Web scraping becomes challenging when websites load content dynamically using JavaScript. Selenium is a powerful tool that automates web browsers, allowing us to interact with web pages just like a human user. It enables us to scrape dynamic content that BeautifulSoup alone cannot handle.
What You’ll Learn:
✔ Setting up Selenium
✔ Navigating web pages
✔ Handling dynamic content
✔ Extracting data
✔ Best practices
2. Installing Selenium
To use Selenium, install it along with a web driver (e.g., ChromeDriver for Google Chrome).
2.1 Install Selenium in Python
pip install selenium
2.2 Download ChromeDriver
- Go to ChromeDriver.
- Download the version matching your Chrome browser.
- Place the
chromedriver.exe
in a known directory.
3. Setting Up Selenium
3.1 Open a Web Page
from selenium import webdriver
# Set up Chrome WebDriver
driver = webdriver.Chrome()
# Open a website
driver.get("https://example.com")
# Print page title
print(driver.title)
# Close the browser
driver.quit()
✅ webdriver.Chrome()
→ Opens a Chrome browser.
✅ .get(url)
→ Navigates to the given website.
✅ .quit()
→ Closes the browser after scraping.
4. Extracting Data from Dynamic Websites
Websites often load data dynamically. Selenium allows us to wait for elements before extracting data.
4.1 Locating Elements
Selenium uses different methods to find elements:
Method | Example |
---|---|
find_element_by_id("element_id") | Find element by ID |
find_element_by_class_name("class_name") | Find by class name |
find_element_by_tag_name("h1") | Find by tag name |
find_element_by_xpath("//h1") | Find using XPath |
Extract Page Title
title = driver.find_element("tag name", "h1").text
print(title)
Extract All Links on a Page
links = driver.find_elements("tag name", "a")
for link in links:
print(link.get_attribute("href"))
5. Handling Dynamic Content (Wait for Elements)
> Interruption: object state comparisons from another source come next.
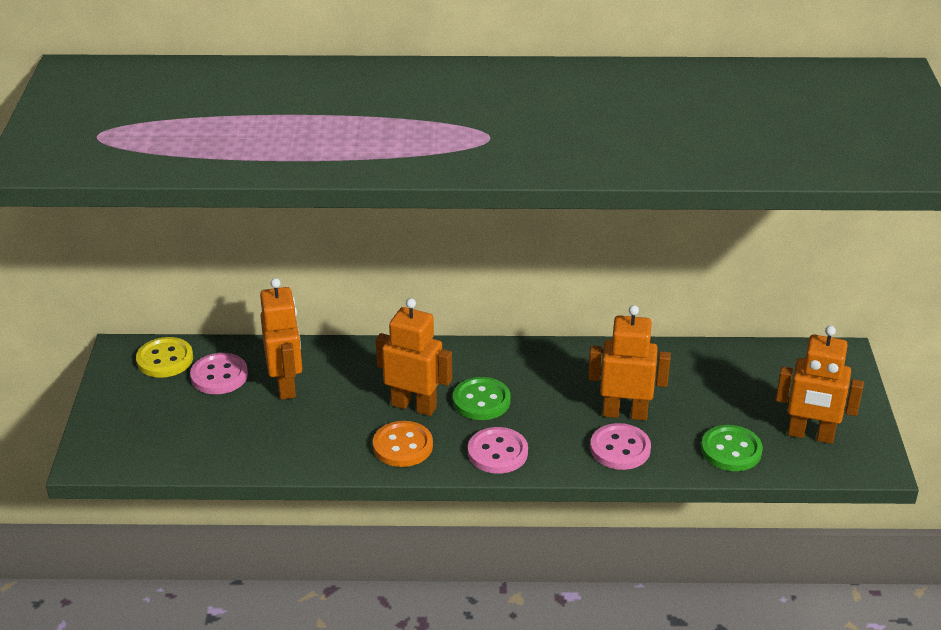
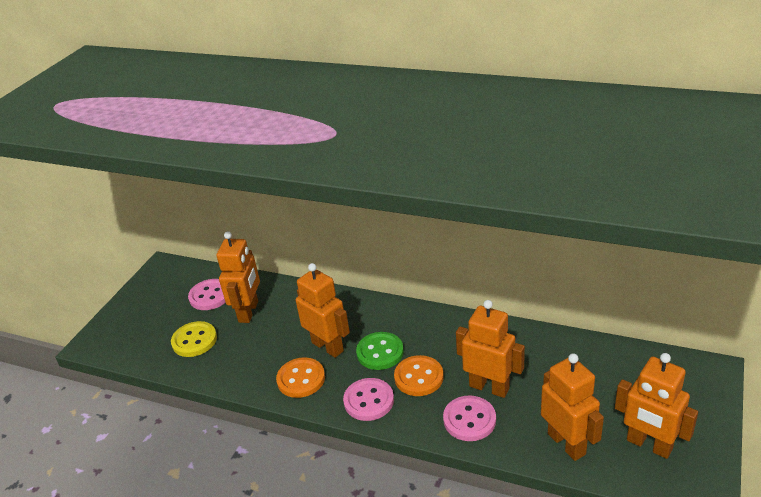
camera: 25 degrees right, 0 degrees up
(165, 359) = (184, 277): yellow button -> yellow button (194, 340)
(541, 418) = (419, 377): none -> orange button
(731, 450) = (567, 443): green button -> orange robot

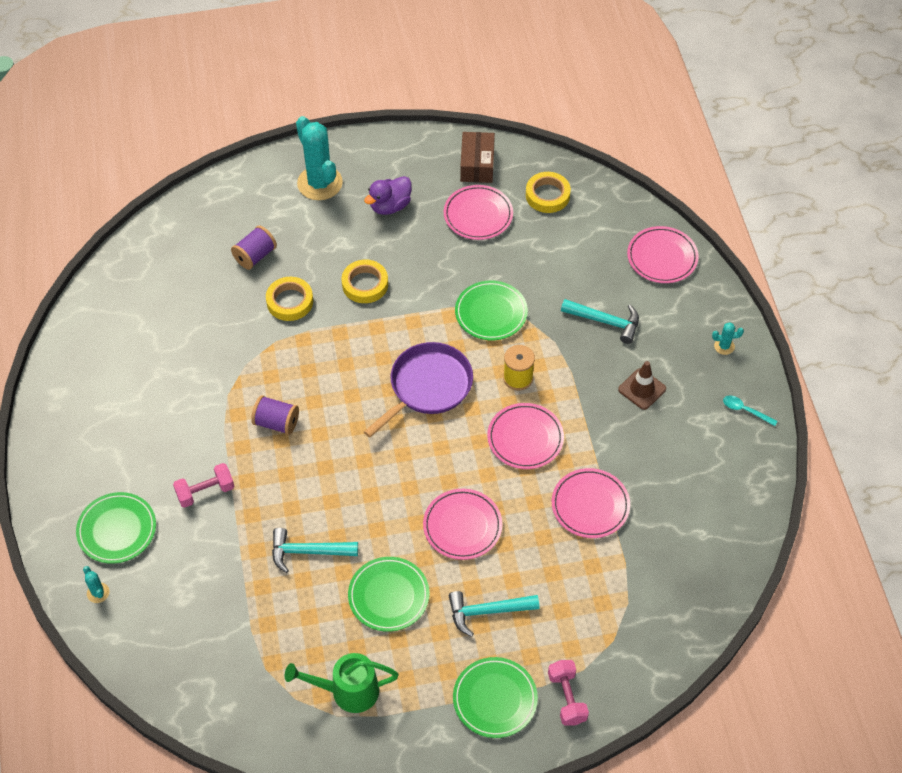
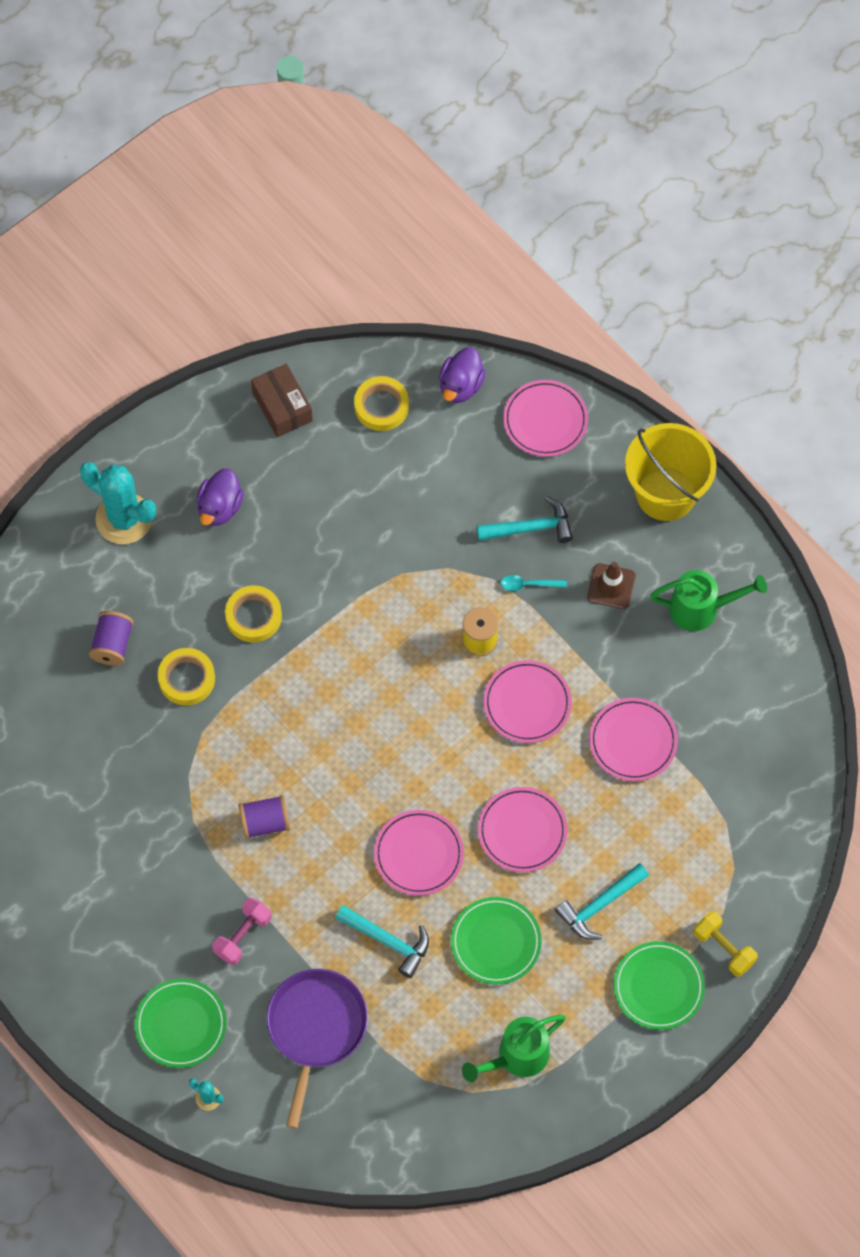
camera: 30 degrees left, 10 degrees up
(308, 552) = (388, 941): turquoise hammer -> turquoise hammer turned 120 degrees counterclockwise
(428, 386) = (394, 699): purple pan -> purple pan (316, 1028)
(478, 215) = (321, 469): pink plate -> pink plate (418, 854)
(491, 313) = (407, 580): green plate -> none
(567, 698) = (724, 948): pink dumbbell -> yellow dumbbell
(613, 208) = (460, 386): none -> purple duck
(703, 438) = (702, 609): none -> green watering can
(724, 346) = (666, 493): turquoise cactus -> yellow bucket
(745, 410) = (725, 556): turquoise spoon -> turquoise spoon (528, 584)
Some elements take time to load. Selenium provides explicit waits.
5.1 Using Explicit Waits
from selenium.webdriver.common.by import By
from selenium.webdriver.support.ui import WebDriverWait
from selenium.webdriver.support import expected_conditions as EC
# Wait for an element to load
element = WebDriverWait(driver, 10).until(
EC.presence_of_element_located((By.ID, "dynamic_element_id"))
)
print(element.text)
✅ WebDriverWait(driver, 10).until(...)
→ Waits for an element up to 10 seconds.
6. Interacting with Web Pages
Selenium can interact with elements like buttons, forms, and dropdowns.
6.1 Clicking a Button
button = driver.find_element("id", "submit_button")
button.click()
6.2 Filling Out a Form
input_box = driver.find_element("name", "username")
input_box.send_keys("my_username")
6.3 Handling Dropdowns
from selenium.webdriver.support.ui import Select
dropdown = Select(driver.find_element("id", "dropdown_id"))
dropdown.select_by_visible_text("Option 1")
7. Handling Infinite Scrolling
Some websites load content continuously as you scroll.
7.1 Scroll to Bottom
driver.execute_script("window.scrollTo(0, document.body.scrollHeight);")
7.2 Scroll and Extract Data
import time
last_height = driver.execute_script("return document.body.scrollHeight")
while True:
driver.execute_script("window.scrollTo(0, document.body.scrollHeight);")
time.sleep(3)
new_height = driver.execute_script("return document.body.scrollHeight")
if new_height == last_height:
break
last_height = new_height
8. Saving Scraped Data
8.1 Save to CSV
import csv
data = [["Title", "URL"], ["Example", "https://example.com"]]
with open("scraped_data.csv", "w", newline="") as file:
writer = csv.writer(file)
writer.writerows(data)
8.2 Save to JSON
import json
data = {"title": "Example", "url": "https://example.com"}
with open("scraped_data.json", "w") as file:
json.dump(data, file, indent=4)
9. Best Practices for Web Scraping with Selenium
✔ Use Explicit Waits – Avoid time.sleep()
where possible.
✔ Minimize Headless Browsing – Some sites detect Selenium use.
✔ Rotate User Agents – Mimic real users with headers.
✔ Respect robots.txt
– Follow site scraping policies.
✔ Use Proxies – Prevent IP bans on large-scale scraping.
Using Headless Mode for Faster Scraping
options = webdriver.ChromeOptions()
options.add_argument("--headless")
driver = webdriver.Chrome(options=options)
driver.get("https://example.com")
print(driver.title)
driver.quit()
Runs Selenium without opening a visible browser.